◆ Problem:
Retype every line of the data below without altering a single character.

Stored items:
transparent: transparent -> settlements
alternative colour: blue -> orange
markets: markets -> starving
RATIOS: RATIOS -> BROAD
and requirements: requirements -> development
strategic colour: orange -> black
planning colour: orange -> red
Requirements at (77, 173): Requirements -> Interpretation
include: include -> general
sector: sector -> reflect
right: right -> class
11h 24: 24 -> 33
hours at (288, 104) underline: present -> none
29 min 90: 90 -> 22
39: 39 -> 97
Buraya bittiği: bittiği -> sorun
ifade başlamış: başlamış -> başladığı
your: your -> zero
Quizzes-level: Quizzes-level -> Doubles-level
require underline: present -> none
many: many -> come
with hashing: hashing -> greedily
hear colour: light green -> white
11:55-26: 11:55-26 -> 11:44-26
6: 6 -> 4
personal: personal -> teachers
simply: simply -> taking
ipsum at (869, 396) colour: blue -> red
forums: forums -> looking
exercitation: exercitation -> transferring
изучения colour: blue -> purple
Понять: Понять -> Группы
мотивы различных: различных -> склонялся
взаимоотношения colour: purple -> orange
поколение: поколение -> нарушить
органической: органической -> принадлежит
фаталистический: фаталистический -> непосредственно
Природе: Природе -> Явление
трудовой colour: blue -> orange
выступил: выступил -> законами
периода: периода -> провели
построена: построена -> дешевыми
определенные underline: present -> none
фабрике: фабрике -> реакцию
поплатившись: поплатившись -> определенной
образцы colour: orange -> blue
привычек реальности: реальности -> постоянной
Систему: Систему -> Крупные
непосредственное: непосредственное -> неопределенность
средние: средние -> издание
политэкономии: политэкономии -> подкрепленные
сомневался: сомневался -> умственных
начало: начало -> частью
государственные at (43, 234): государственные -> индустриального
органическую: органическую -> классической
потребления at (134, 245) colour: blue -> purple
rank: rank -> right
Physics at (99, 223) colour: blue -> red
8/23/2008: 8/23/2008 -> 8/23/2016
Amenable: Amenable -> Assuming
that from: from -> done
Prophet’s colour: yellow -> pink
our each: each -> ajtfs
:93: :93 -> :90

◆ Response:
transparent: transparent -> settlements
alternative colour: blue -> orange
markets: markets -> starving
RATIOS: RATIOS -> BROAD
and requirements: requirements -> development
strategic colour: orange -> black
planning colour: orange -> red
Requirements at (77, 173): Requirements -> Interpretation
include: include -> general
sector: sector -> reflect
right: right -> class
11h 24: 24 -> 33
hours at (288, 104) underline: present -> none
29 min 90: 90 -> 22
39: 39 -> 97
Buraya bittiği: bittiği -> sorun
ifade başlamış: başlamış -> başladığı
your: your -> zero
Quizzes-level: Quizzes-level -> Doubles-level
require underline: present -> none
many: many -> come
with hashing: hashing -> greedily
hear colour: light green -> white
11:55-26: 11:55-26 -> 11:44-26
6: 6 -> 4
personal: personal -> teachers
simply: simply -> taking
ipsum at (869, 396) colour: blue -> red
forums: forums -> looking
exercitation: exercitation -> transferring
изучения colour: blue -> purple
Понять: Понять -> Группы
мотивы различных: различных -> склонялся
взаимоотношения colour: purple -> orange
поколение: поколение -> нарушить
органической: органической -> принадлежит
фаталистический: фаталистический -> непосредственно
Природе: Природе -> Явление
трудовой colour: blue -> orange
выступил: выступил -> законами
периода: периода -> провели
построена: построена -> дешевыми
определенные underline: present -> none
фабрике: фабрике -> реакцию
поплатившись: поплатившись -> определенной
образцы colour: orange -> blue
привычек реальности: реальности -> постоянной
Систему: Систему -> Крупные
непосредственное: непосредственное -> неопределенность
средние: средние -> издание
политэкономии: политэкономии -> подкрепленные
сомневался: сомневался -> умственных
начало: начало -> частью
государственные at (43, 234): государственные -> индустриального
органическую: органическую -> классической
потребления at (134, 245) colour: blue -> purple
rank: rank -> right
Physics at (99, 223) colour: blue -> red
8/23/2008: 8/23/2008 -> 8/23/2016
Amenable: Amenable -> Assuming
that from: from -> done
Prophet’s colour: yellow -> pink
our each: each -> ajtfs
:93: :93 -> :90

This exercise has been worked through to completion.